EDGY : un langage commun pour aligner identité, expérience et opérations

-

Je pense que cet article va intéresser beaucoup de monde car il traite d’un sujet auquel nous sommes tous confrontés régulièrement à plus ou moins grande échelle : la nécessité de faire travailler ensemble des gens de métiers et horizons différents, ce qui signifie avant toute chose de les amener à se comprendre et parler un même langage.
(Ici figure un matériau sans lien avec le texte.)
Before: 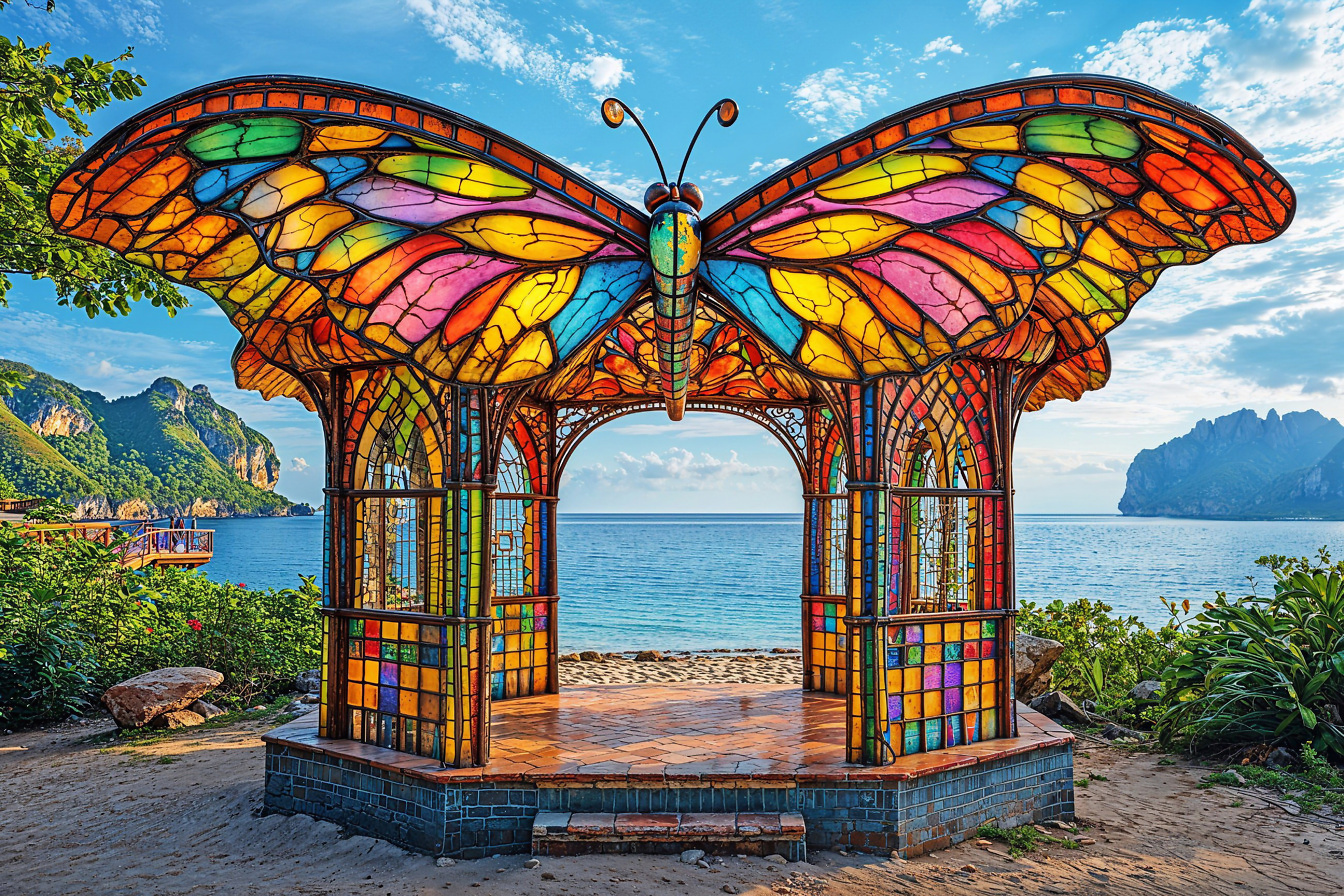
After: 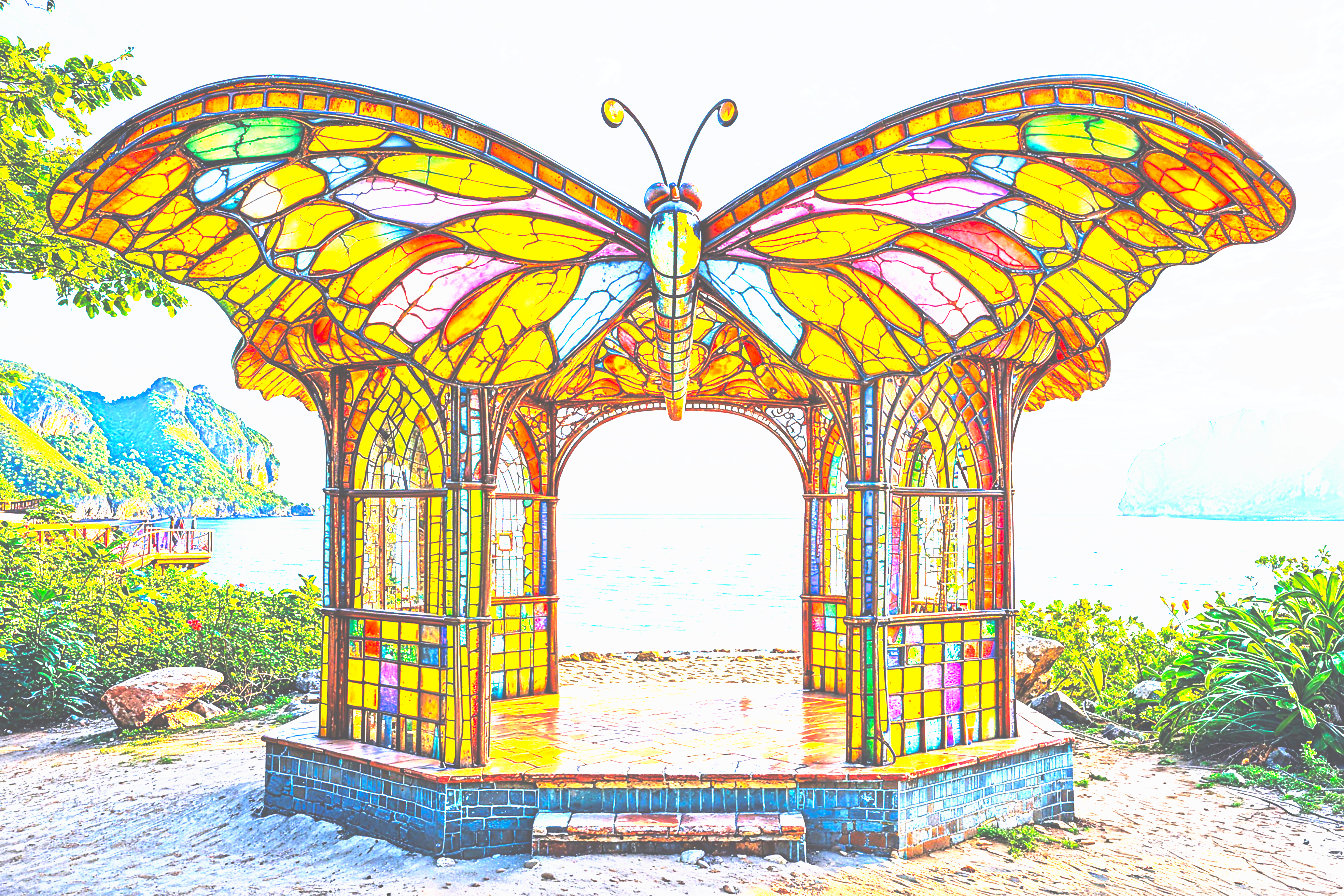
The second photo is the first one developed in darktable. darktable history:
tone curve: curves: ch0 [(0, 0) (0.003, 0.01) (0.011, 0.011) (0.025, 0.008) (0.044, 0.007) (0.069, 0.006) (0.1, 0.005) (0.136, 0.015) (0.177, 0.094) (0.224, 0.241) (0.277, 0.369) (0.335, 0.5) (0.399, 0.648) (0.468, 0.811) (0.543, 0.975) (0.623, 0.989) (0.709, 0.989) (0.801, 0.99) (0.898, 0.99) (1, 1)], preserve colors none
exposure: black level correction -0.041, exposure 0.064 EV, compensate highlight preservation false
white balance: red 0.982, blue 1.018
color balance rgb: perceptual saturation grading › global saturation 25%, perceptual brilliance grading › mid-tones 10%, perceptual brilliance grading › shadows 15%, global vibrance 20%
En ce qui me concerne j’ai toujours fonctionné en mobilisant conjointement les leviers humains, process et tech ce qui m’a confronté au sujet très vite. Je pense que le point d’orgue a été atteinte lorsque, pilotant simultanément les fonctions People et Operations et menant une démarche d’expérience employé à forte connotation opérationnelle (L’expérience employé ne sert à rien (si elle n’est pas reliée au business) et L’humain est partout dans l’entreprise mais, dans le travail, les RH ne sont nulle part) qui mobilisait l’ensemble des métiers et fonctions dans une logique d’amélioration continue transverse et collaborative il m’a fallu faire se parler ensemble des gens qui ne font pas la même chose, ne parlent pas le même langage, ont tous une vision parcellaire des sujets et peuvent même avoir des objectifs, enjeux et intérêts divergents voire opposés.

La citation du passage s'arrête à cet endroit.